Acontecia que em todas as sessões, desde a instalação da Ditadura Civil Militar, um coronel do exército, no caso um tal de coronel Canini, vinha assiduamente assistir as sessões não por amor ao cinema, mas para espionar se ali não acontecia nenhum ato de subversão. Naquela noite o filme de Luís Buñuel, da mesma forma que havia provocado escândalo na Paris de 1930, levando o chefe de polícia a proibir o filme, o coronel Canini deixou o auditório certo deque finalmente havia comprovado que aquelas inocentes sessões não passavam de um ninho de perigosos comunistas. No dia seguinte chegaram intimações nas casas dos subversivos. Os membros da diretoria do GEC eram Joaquim Marinho, Roberto Kahane, Felipe Lindoso e o escriba que aqui registra o fato. Todos deviam se apresentar naquela mesma tarde na sede da Polícia Federal para prestar depoimentos. Na sede da Polícia Federal os suspeitos recebem a informação que serão enquadrados na Lei de Segurança Nacional por terem exibido um filme cubano, feito a moda antiga para driblar as autoridades brasileiras.

Naquela época qualquer coisa cubana era altamente subversiva, até mesmo a rumba. Cada um dos acusados tentou explicar que o filme era francês, produzido pelo Visconde de Noiles, figura insuspeita de qualquer vínculo com a Internacional Comunista e representava o movimento surrealista no cinema. É claro que o coronel Canini e o delegado federal acharam que todos estavam mentindo e esse negócio de surrealismo só podia ser mais uma invenção de Moscou. Para conseguirem provas contra os acusados, convidam o arcebispo de Manaus, Dom João de Souza Uma, para assistir ao filme e dar a sua opinião. Para decepção do coronel Nanini, Dom João, homem culto, corrobora as palavras dos jovens acusados, chegando a agradecer a oportunidade de assistir tal obra prima do cinema de arte.
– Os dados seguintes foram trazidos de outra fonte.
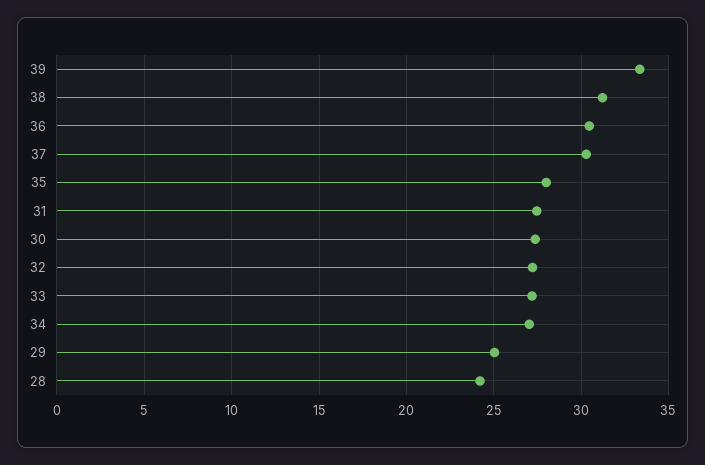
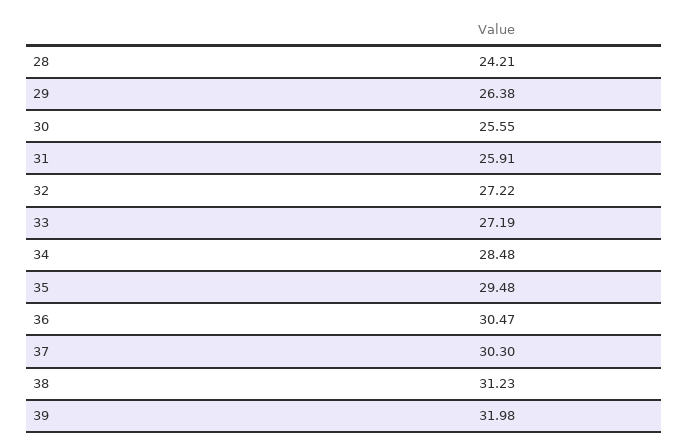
  {
-   "39": 33.5,
+   "39": 31.98,
    "38": 31.23,
    "36": 30.47,
    "37": 30.3,
-   "35": 28,
+   "35": 29.48,
-   "31": 27.5,
+   "31": 25.91,
-   "30": 27.5,
+   "30": 25.55,
    "32": 27.22,
    "33": 27.19,
-   "34": 27,
+   "34": 28.48,
-   "29": 25,
+   "29": 26.38,
    "28": 24.21
  }

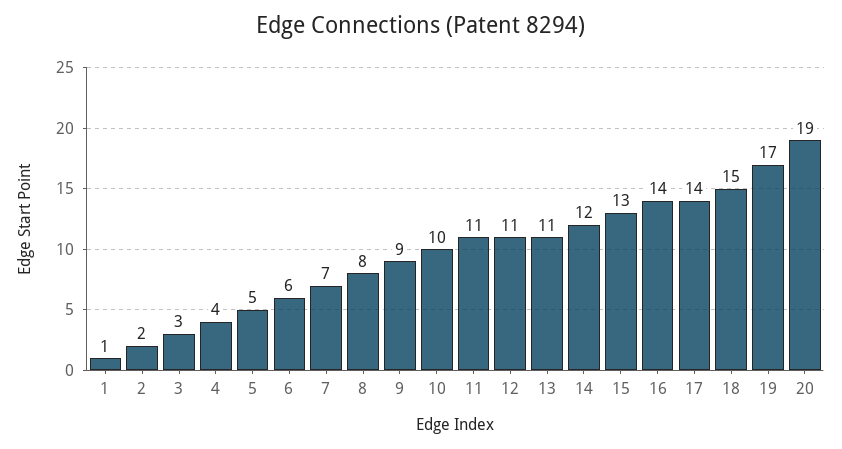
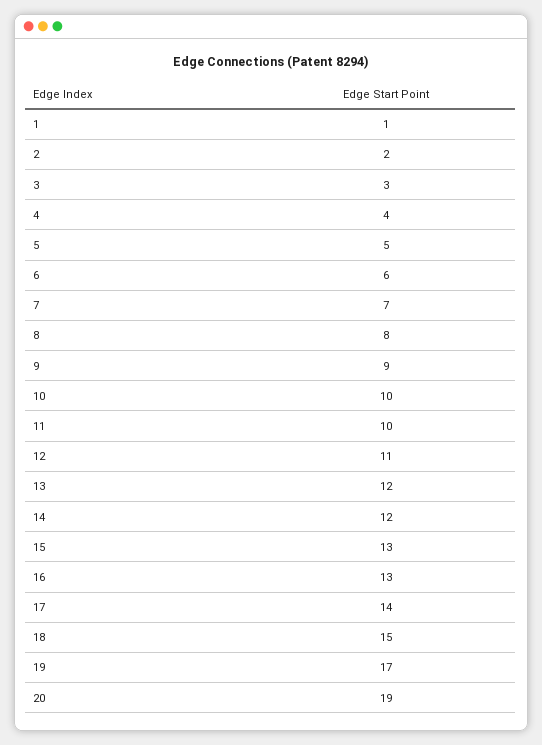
  {
    "1": 1,
    "2": 2,
    "3": 3,
    "4": 4,
    "5": 5,
    "6": 6,
    "7": 7,
    "8": 8,
    "9": 9,
    "10": 10,
-   "11": 11,
+   "11": 10,
    "12": 11,
-   "13": 11,
+   "13": 12,
    "14": 12,
    "15": 13,
-   "16": 14,
+   "16": 13,
    "17": 14,
    "18": 15,
    "19": 17,
    "20": 19
  }

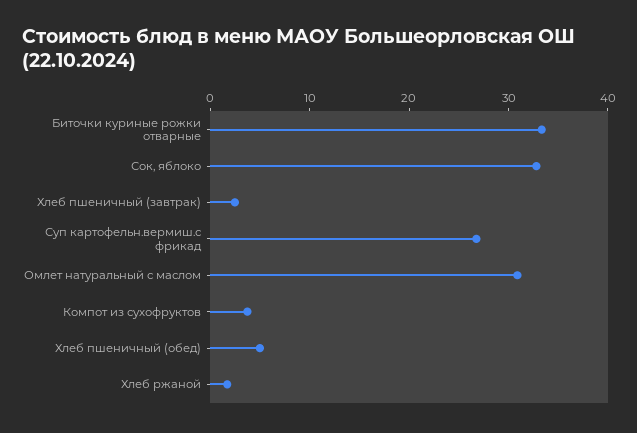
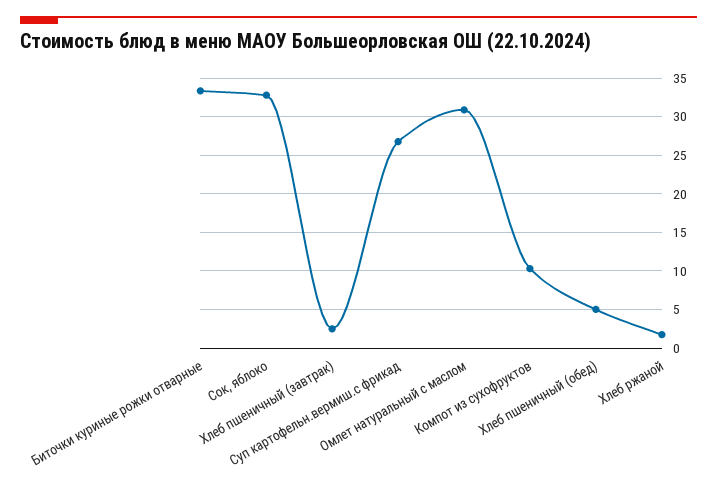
  {
    "Биточки куриные рожки отварные": 33,
    "Сок, яблоко": 33,
    "Хлеб пшеничный (завтрак)": 3,
    "Суп картофельн.вермиш.с фрикад": 27,
    "Омлет натуральный с маслом": 31,
-   "Компот из сухофруктов": 4,
+   "Компот из сухофруктов": 10,
    "Хлеб пшеничный (обед)": 5,
    "Хлеб ржаной": 2
  }

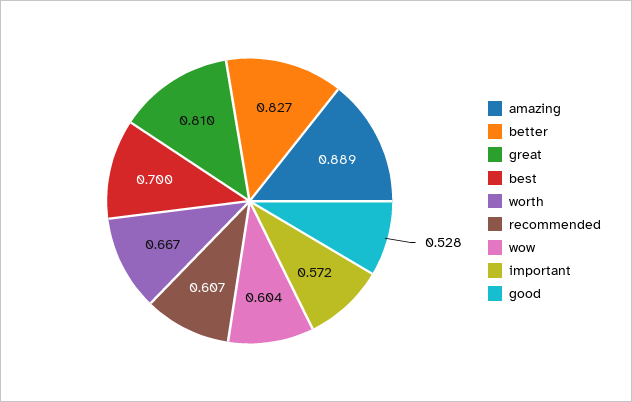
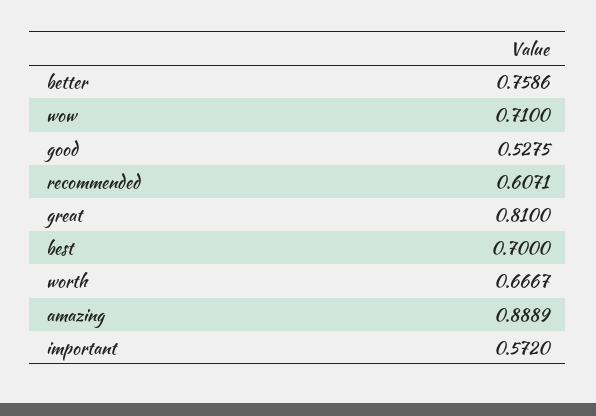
  {
    "amazing": 0.8889,
-   "better": 0.827,
+   "better": 0.7586,
    "great": 0.81,
    "best": 0.7,
    "worth": 0.6667,
    "recommended": 0.6071,
-   "wow": 0.604,
+   "wow": 0.71,
    "important": 0.572,
    "good": 0.5275
  }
Impossibilitados de processar os jovens acusados, todos são liberados, mas a cópia do filme, de propriedade da Cinemateca Brasileira, fica nos porões da Polícia Federal, até ser devolvida por interferência do Dr. José Lindoso, nos primeiros meses do governo José Sarney. O fato, um dois muitos gerados pela truculência e ignorância dos agentes da Ditadura Civil Militar, teve enorme repercussão na imprensa nacional e até internacional, indo parar nas páginas do New York! Times.

Anos depois estava eu viajando da cidade do México para Paris, em companhia do cineasta Glauber Rocha, quando encontramos o cineasta Luís Buñuel a bordo do avião da Pan American Airways. Na conversa, Luís Buñuel se refere ao incidente às gargalhadas, dizendo-se impressionado com o alto índice de erudição dos militares brasileiros. E assim sendo, prometo não voltar ao assunto confiando na nossa Democracia.